Car ici, cette qualification résonne comme une revanche du temps. Depuis la dernière participation du pays en 1974, les générations se sont succédé sans jamais revivre une telle émotion. Cette fois, l’histoire s’écrit à nouveau.
"Je n’y croyais plus. On nous parlait toujours de 1974 comme d’un conte lointain. Aujourd’hui, c’est nous qui allons raconter ça à nos enfants !", lance, visiblement ému, Jean-Marie Kasole, un enseignant rencontré au rond-point Chui de Walikale.
Dans les quartiers, la fête a pris des allures spontanées. Des jeunes, drapeau congolais noué autour de la tête ou des épaules, ont parcouru plusieurs kilomètres à pied, scandant des chants à la gloire des Léopards. Des motos, transformées en cortèges ambulants, sillonnaient la cité dans un concert de vrombissements et de sifflets.
"Même pendant certaines grandes fêtes, je n’ai jamais vu Walikale comme ça. C’est comme si toute la souffrance d’ici était oubliée, au moins pour une nuit", confie Aline Bahati, une habitante du quartier Camp TP.
Mais au-delà de la liesse, cette qualification porte une charge symbolique forte dans un territoire souvent marqué par l’insécurité et l’isolement. Pour beaucoup, elle représente une parenthèse d’unité et d’espoir.
"On vit des moments difficiles ici. Mais aujourd’hui, on est tous ensemble, sans distinction. Le football nous a réunis comme jamais", témoigne Patrick Kakiri, conducteur de taxi.

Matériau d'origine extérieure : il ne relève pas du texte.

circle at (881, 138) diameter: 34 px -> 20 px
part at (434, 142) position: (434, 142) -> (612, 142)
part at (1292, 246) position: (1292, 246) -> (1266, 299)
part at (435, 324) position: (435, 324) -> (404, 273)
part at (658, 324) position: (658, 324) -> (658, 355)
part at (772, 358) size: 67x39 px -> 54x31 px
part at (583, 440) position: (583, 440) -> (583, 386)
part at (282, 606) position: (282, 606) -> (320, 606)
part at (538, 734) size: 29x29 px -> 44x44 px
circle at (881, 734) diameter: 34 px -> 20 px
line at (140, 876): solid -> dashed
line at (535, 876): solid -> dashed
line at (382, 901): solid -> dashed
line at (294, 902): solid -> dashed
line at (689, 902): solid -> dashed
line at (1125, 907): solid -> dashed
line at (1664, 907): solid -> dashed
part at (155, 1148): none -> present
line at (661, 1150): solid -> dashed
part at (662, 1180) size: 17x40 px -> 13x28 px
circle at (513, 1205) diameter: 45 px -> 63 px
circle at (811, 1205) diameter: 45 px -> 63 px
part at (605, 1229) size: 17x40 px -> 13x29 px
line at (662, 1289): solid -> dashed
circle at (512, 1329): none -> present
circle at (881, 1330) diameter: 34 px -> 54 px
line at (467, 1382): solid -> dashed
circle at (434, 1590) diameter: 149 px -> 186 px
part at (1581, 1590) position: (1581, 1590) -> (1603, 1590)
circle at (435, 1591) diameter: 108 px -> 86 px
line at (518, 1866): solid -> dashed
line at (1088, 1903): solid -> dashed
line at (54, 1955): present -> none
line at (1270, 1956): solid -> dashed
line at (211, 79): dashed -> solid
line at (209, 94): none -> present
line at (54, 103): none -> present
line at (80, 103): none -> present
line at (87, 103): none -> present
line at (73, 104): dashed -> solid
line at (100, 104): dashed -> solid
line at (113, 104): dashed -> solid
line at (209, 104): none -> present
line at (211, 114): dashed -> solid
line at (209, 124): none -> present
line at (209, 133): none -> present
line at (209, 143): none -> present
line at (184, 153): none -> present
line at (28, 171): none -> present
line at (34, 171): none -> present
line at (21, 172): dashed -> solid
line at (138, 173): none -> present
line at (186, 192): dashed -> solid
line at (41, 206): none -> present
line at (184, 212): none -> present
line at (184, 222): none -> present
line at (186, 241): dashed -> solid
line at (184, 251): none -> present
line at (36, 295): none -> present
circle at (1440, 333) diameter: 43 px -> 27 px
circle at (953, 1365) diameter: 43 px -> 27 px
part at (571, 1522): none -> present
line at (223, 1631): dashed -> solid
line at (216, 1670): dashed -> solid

Certains anciens, eux, ont vécu cette soirée avec une émotion particulière, teintée de nostalgie.
"En 1974, j’étais encore jeune. On écoutait les matchs à la radio. Aujourd’hui, voir ça avec mes petits-enfants, c’est un miracle », raconte Mzee Katumbu Milabyo, la voix tremblante.
Jusqu’au petit matin, les chants ont continué de résonner dans Walikale. Entre espoir retrouvé et fierté nationale, cette qualification des Léopards dépasse le simple cadre sportif. Elle ravive une mémoire collective et redonne, le temps d’une célébration, le sourire à toute une population.